Weitere WireGuard-VPNs
Neben den oben vorgestellten Diensten haben weitere VPN-Anbieter WireGuard im Programm. Die nachfolgende Übersicht ist nicht abschließend, wir aktualisieren sie fortlaufend:
- Atlas VPN
- Azire VPN
- CyberGhost VPN
- IPVanish
- IVPN
- Kaspersky VPN Secure Connection
- Mozilla VPN
- OVPN
- Private Internet Access
- PureVPN
- Trust.Zone
- Strong VPN
- TorGuard
- VyprVPN
- VPN.ac
- VPN Unlimited
- Windscribe
WireGuardNT: Port für den Windows-Kernel
WireGuard Entwickler Jason Donenfeld hat angekündigt, dass er an einem nativen Port für den Windows-Kernel arbeitet. Der Port nennt sich WireGuardNT und stellt nach Angaben des Entwicklers "eine tief integrierte und hochperformante Implementierung von WireGuard für den NT-Kernel" dar. WireGuard läuft schon seit Längerem unter Windows – bislang aber ausschließlich im Userspace des Betriebssystems. Die zum Datenaustausch notwendigen internen Prozesse verursachen laut Donenfeld aber einen Overhead, der sich vor allem im WLAN in einer Latenz bemerkbar macht. Die native Einbindung in den NT-Kernel macht diese Übersetzungsschritte hinfällig, die Geschwindigkeit stieg in internen Tests spürbar an.
Bislang ist WireGuardNT in einem experimentellen Stadium, der Code ist daher für den produktiven Einsatz nicht geeignet. Mutige Nutzerinnen und Nutzer dürfen dennoch einen Blick riskieren. Der aktuelle
Windows-Installer 4.5enthält WireGuardNT bereits, die Komponente ist allerdings nicht von vornherein aktiv. Sie müssen den Port erst über die Windows-Registry scharf schalten. Wie das geht, verrät Donenfeld in einer
Anleitung. Der Entwickler betont, dass weder Sicherheit noch Funktionsfähigkeit ausreichend geprüft sind. Der Einsatz geschieht daher auf eigenes Risiko.

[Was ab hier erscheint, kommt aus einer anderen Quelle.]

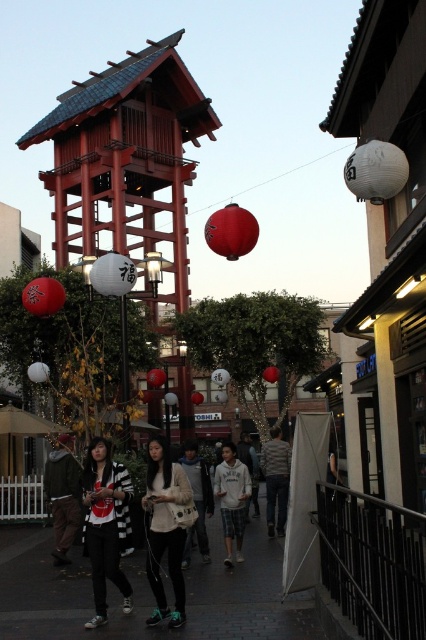
Question: Among these points, which one is nearest to the camera?

Choices:
 (A) pos(147,548)
 (B) pos(273,461)
 (C) pos(57,474)
 (D) pos(253,464)

Answer: (A)

Question: Does matte white sweater at center appear on the left side of white fuzzy jacket at center?

Choices:
 (A) yes
 (B) no

Answer: (A)

Question: Considering the relative positions of striped sweater at center and white cotton hoodie at center in the image provided, where is striped sweater at center located with respect to white cotton hoodie at center?

Choices:
 (A) above
 (B) below

Answer: (A)

Question: Considering the real-world distances, which object is closest to the white matte hoodie at center?

Choices:
 (A) green fuzzy jacket at lower left
 (B) matte black jacket at center

Answer: (B)

Question: Does striped sweater at center lie in front of white cotton hoodie at center?

Choices:
 (A) yes
 (B) no

Answer: (B)

Question: Estimate the real-world distances between objects in this image. Which object is farther from the striped sweater at center?

Choices:
 (A) matte white sweater at center
 (B) matte black jacket at center

Answer: (B)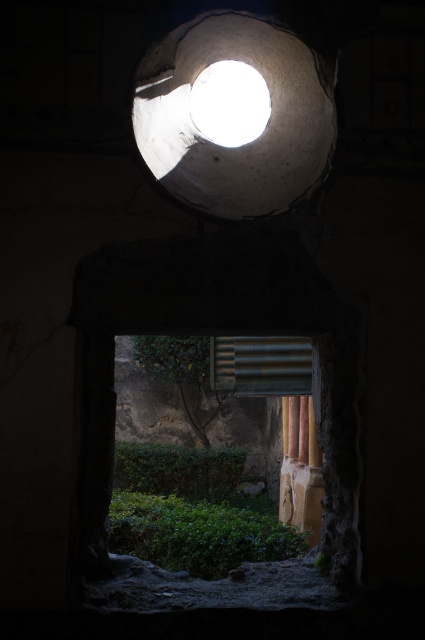
Question: Which object is positioned closest to the white matte light at upper center?

Choices:
 (A) white matte hole at upper center
 (B) smooth stone pillar at right

Answer: (A)

Question: Which is nearer to the white matte light at upper center?

Choices:
 (A) white matte hole at upper center
 (B) smooth stone pillar at right

Answer: (A)

Question: Does white matte light at upper center have a larger size compared to smooth stone pillar at right?

Choices:
 (A) no
 (B) yes

Answer: (A)

Question: Which of the following is the farthest from the observer?

Choices:
 (A) click(x=217, y=77)
 (B) click(x=238, y=54)
 (C) click(x=305, y=464)

Answer: (C)

Question: Does white matte hole at upper center lie behind smooth stone pillar at right?

Choices:
 (A) no
 (B) yes

Answer: (A)

Question: In this image, where is white matte hole at upper center located relative to smooth stone pillar at right?

Choices:
 (A) left
 (B) right

Answer: (A)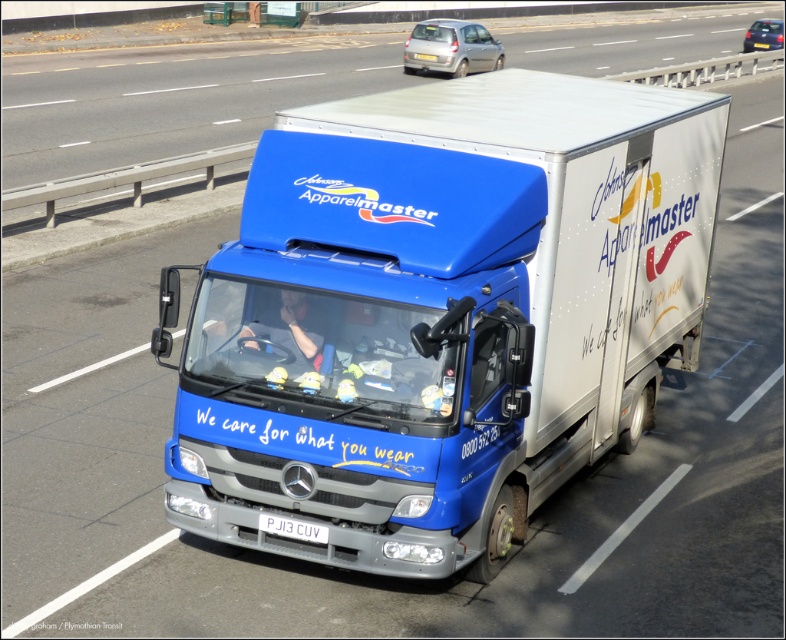
You are a pedestrian standing on the sidewalk and see the blue metallic truck at center and the white plastic license plate at center. Which object is nearer to you?

The blue metallic truck at center is closer to the viewer than the white plastic license plate at center, so the blue metallic truck at center is nearer to you.

In the scene shown: You are a traffic officer who needs to ensure that the blue metallic truck at center and the white plastic license plate at center are within the legal width limit for vehicles on this road. Can you determine if both are within the limit based on their widths?

The blue metallic truck at center might be wider than white plastic license plate at center, so it is possible that the truck exceeds the legal width limit while the license plate is within the limit. Further measurement is needed to confirm.

You are a pedestrian standing on the sidewalk observing the blue metallic truck at center and the white plastic license plate at center. Which object is positioned higher from the ground?

The blue metallic truck at center is positioned higher than the white plastic license plate at center because it is above it.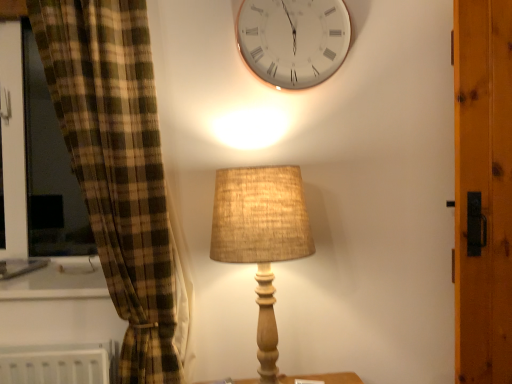
Question: Is burlap lampshade at center wider or thinner than white glossy clock at upper center?

Choices:
 (A) wide
 (B) thin

Answer: (A)

Question: Is burlap lampshade at center spatially inside white glossy clock at upper center, or outside of it?

Choices:
 (A) outside
 (B) inside

Answer: (A)

Question: From a real-world perspective, is burlap lampshade at center physically located above or below white glossy clock at upper center?

Choices:
 (A) above
 (B) below

Answer: (B)

Question: Considering their positions, is white glossy clock at upper center located in front of or behind burlap lampshade at center?

Choices:
 (A) front
 (B) behind

Answer: (B)

Question: From their relative heights in the image, would you say white glossy clock at upper center is taller or shorter than burlap lampshade at center?

Choices:
 (A) short
 (B) tall

Answer: (A)

Question: Is white glossy clock at upper center inside the boundaries of burlap lampshade at center, or outside?

Choices:
 (A) outside
 (B) inside

Answer: (A)

Question: Is point (350, 38) closer or farther from the camera than point (241, 221)?

Choices:
 (A) farther
 (B) closer

Answer: (A)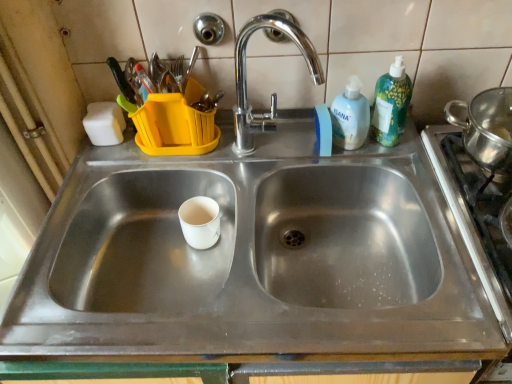
Find the location of a particular element. free space in front of white matte sponge at upper left is located at coordinates click(x=100, y=168).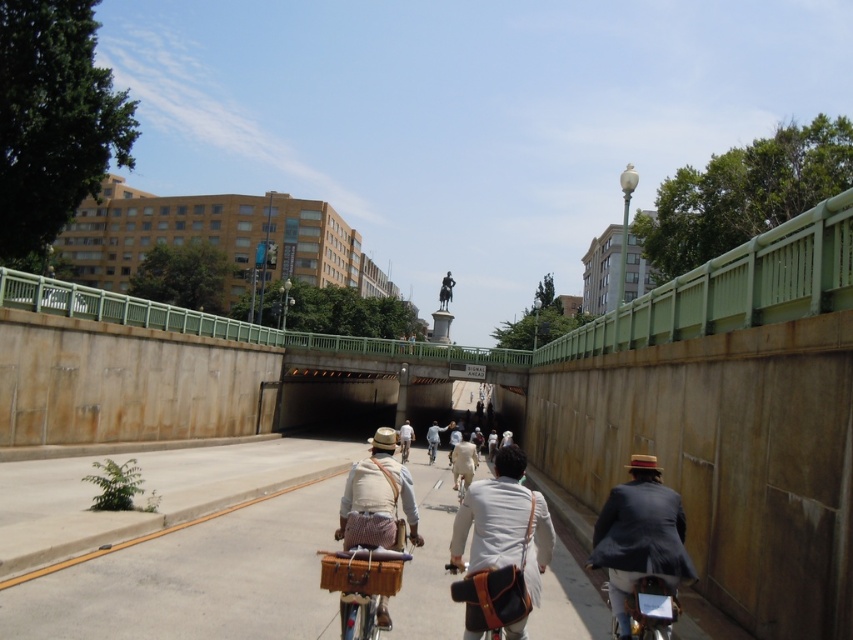
Question: Does white leather jacket at center come behind white cotton shirt at center?

Choices:
 (A) yes
 (B) no

Answer: (B)

Question: Is dark blue suit at right above light brown leather jacket at center?

Choices:
 (A) yes
 (B) no

Answer: (A)

Question: Among these points, which one is farthest from the camera?

Choices:
 (A) (428, 436)
 (B) (126, 618)
 (C) (665, 564)
 (D) (434, 451)

Answer: (D)

Question: Which is nearer to the smooth concrete bike lane at center?

Choices:
 (A) dark blue suit at right
 (B) light brown leather jacket at center

Answer: (A)

Question: Is smooth concrete bike lane at center above light brown leather jacket at center?

Choices:
 (A) no
 (B) yes

Answer: (B)

Question: Which of the following is the closest to the observer?

Choices:
 (A) white leather jacket at center
 (B) brown leather basket at center
 (C) white cotton shirt at center
 (D) metallic silver bicycle at center

Answer: (A)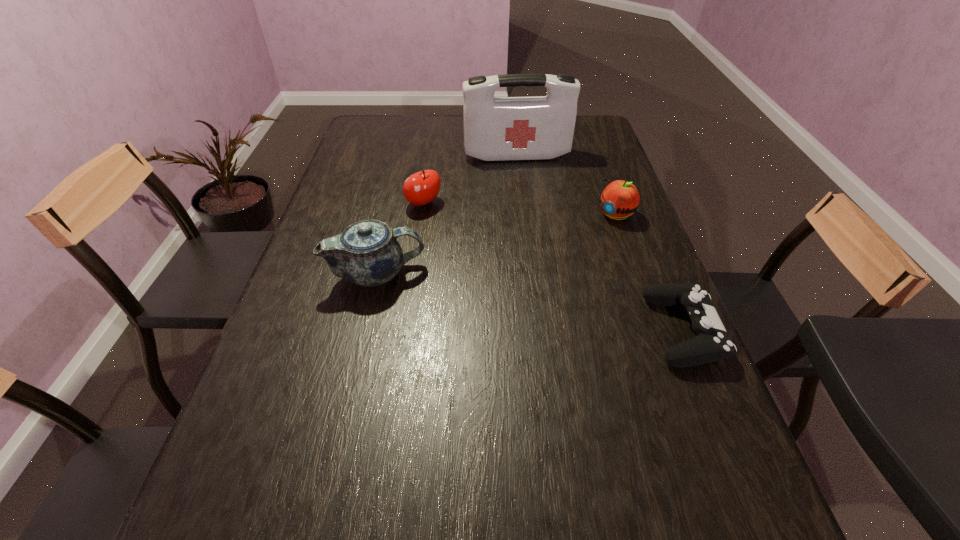
Identify the location of vacant region located on the surface of the right apple. (x=584, y=237).

I want to click on free space located 0.160m on the surface of the right apple, so click(567, 248).

Where is `vacant region located on the surface of the right apple`? The image size is (960, 540). vacant region located on the surface of the right apple is located at coordinates click(x=514, y=288).

What are the coordinates of `free space located 0.150m on the front side of the first-aid kit` in the screenshot? It's located at coord(526,188).

Where is `free space located on the front side of the first-aid kit`? The image size is (960, 540). free space located on the front side of the first-aid kit is located at coordinates (522, 171).

Locate an element on the screen. free region located on the front side of the first-aid kit is located at coordinates [x=539, y=240].

Find the location of a particular element. This screenshot has height=540, width=960. object located at the left edge is located at coordinates (367, 253).

The image size is (960, 540). What are the coordinates of `control that is at the right edge` in the screenshot? It's located at (712, 343).

The width and height of the screenshot is (960, 540). In order to click on apple present at the right edge in this screenshot , I will do `click(620, 199)`.

I want to click on the first-aid kit that is positioned at the right edge, so click(x=538, y=127).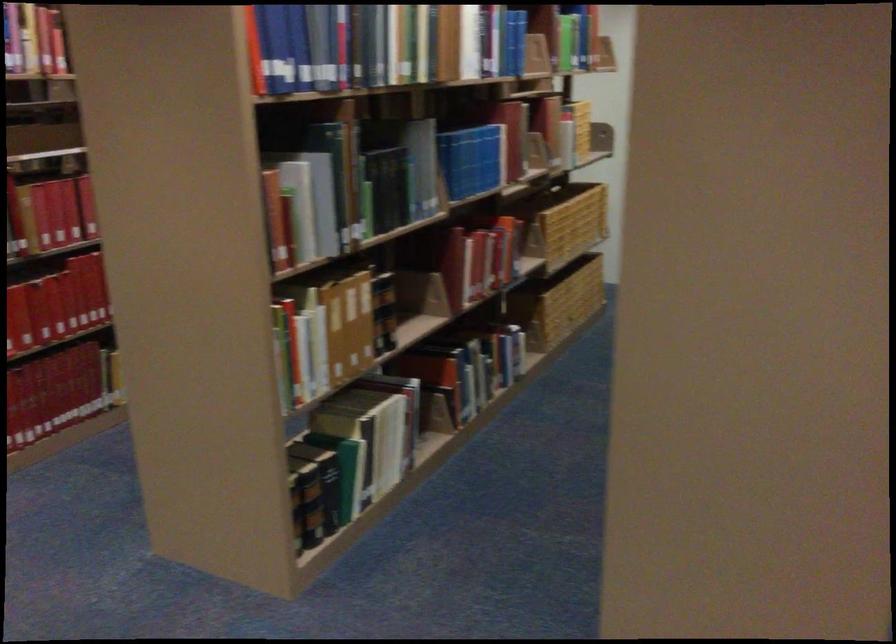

Auch die beliebten FritzBox-Router beherrschen das Turboprotokoll seit Version 7.50 oder höher. Bislang mussten Sie auf den AVM-Routern mit dem langsameren (und auf der FritzBox fehleranfälligen) Standard IPSec vorliebnehmen. Wenn Sie sich nun auf Ihrem Notebook, Smartphone oder Tablet von außerhalb mit der FritzBox verbinden, surfen Sie dank WireGuard nicht nur sicherer, sondern auch deutlich performanter im Internet – egal, wo Sie sich gerade befinden. Die Technik bietet weitere Vorteile: Via WireGuard nutzen Sie im verschlüsselten Tunnel zwischen Gerät und FritzBox auch deutsche Streaming-Dienste, wenn Sie sich im (außereuropäischen) Ausland aufhalten. Und natürlich können Sie dank WireGuard-Router-Lösung jederzeit und von überall sicher auf Ihr Heimnetzwerk zugreifen. In einem Ratgeber beschreiben wir, wie Sie das
VPN auf der Fritzbox einrichten.
Fazit: Starkes Protokoll mit Potenzial
Mit WireGuard ist ein vielversprechendes VPN-Protokoll an den Start gegangen, das immer mehr VPN-Anbietern unterstützen. Besonders die hohe Performance und das stabile VPN-Tunneling machen das Protokoll auch für Privatanwender attraktiv, ermöglicht es doch qualitativ hochwertiges Streaming mit geringen Verbindungsunterbrechungen. Die Sicherheit von WireGuard kann sich sehen lassen und ist in seinem Gesamtkonzept möglicherweise eine Blaupause für zukünftige Entwicklungen in diesem Bereich. Das fehlende dynamische IP-Adressen-Management ist allerdings ein Manko. In der Praxis ist das aber kaum schädlich, wenn es durch ergänzende Maßnahmen ausgeglichen wird.